II liga futsalu. OSiR Niemodlin pokonał Futsal Brzeg

Oliwer Kubus
Oliwer Kubus
Starcie Marka Zagórskiego (z lewej) i Mateusza Wiercimoka.
Starcie Marka Zagórskiego (z lewej) i Mateusza Wiercimoka. Oliwer Kubus
W derbach regionu OSiR Niemodlin niespodziewanie pokonał faworyzowaną drużynę z Brzegu.

OSiR Niemodlin debiutuje w II-ligowych rozgrywkach i w dotychczasowych siedmiu spotkaniach zdobył tylko punkt. Do wczorajszego meczu z trzecimi w tabeli brzeżanami przystępował w roli autsajdera. Nie przestraszył się jednak faworyta i zdołał sprawić niespodziankę, wygrywając 2-1.

- Drużyna złożona jest z bardzo młodych zawodników, którzy dopiero zbierają doświadczenie - tłumaczył trener Dariusz Lubczyński. - Tkwi w nich spory potencjał, lecz potrzebują przynajmniej roku treningów, by móc skutecznie walczyć na parkietach.

Wczoraj gracze OSiR-u Niemodlin zostali nagrodzeni za mądrą i wyrachowaną grę. Bramki zdobywali po kontrach i strzałach Dawida Płazy. Filigranowy 16-latek wyróżniał się na tle starszych kolegów, imponując dryblingiem i świetną kontrolą nad piłką.

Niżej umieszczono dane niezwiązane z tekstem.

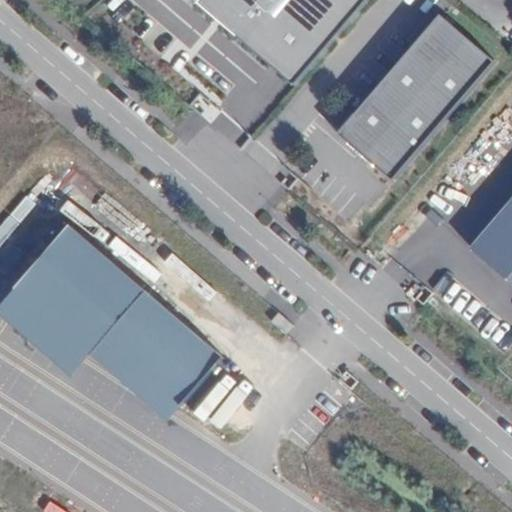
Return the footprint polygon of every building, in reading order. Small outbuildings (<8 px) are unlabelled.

- Dawid posiada zadatki na dobrego piłkarza - komplementował swojego podopiecznego trener Lubczyński. - Mamy problemy w ofensywie, dlatego staramy się, zgodnie z piłkarską regułą, budować zespół od tyłu. Na treningach pracujemy głównie nad konsekwencją, tak by chłopaków nie ponosiła młodzieńcza fantazja.

OSiR Niemodlin - Futsal Brzeg 2-1 (2-1)

OSiR Niemodlin - Futsal Brzeg 2-1 (2-1)

1-0 Płaza - 14., 2-0 Płaza - 15., 2-1 Fabijaniak - 15.

>OSiR: Paradowski, Szymków - Gola, Kramczyński, Płaza, Ruciński, Patrys, Muraszko, A. Dec, P. Dec, Wiercimok, Dulski. Trener Dariusz Lubczyński.

>Futsal: Raczkowski - Nesterów, Łobodziec, Adamowski, Rabanda, Zagórski, Fabijaniak, Raczyński, Jaworski, Sierakowski, Kuczyński. Trener Tomasz Rabanda.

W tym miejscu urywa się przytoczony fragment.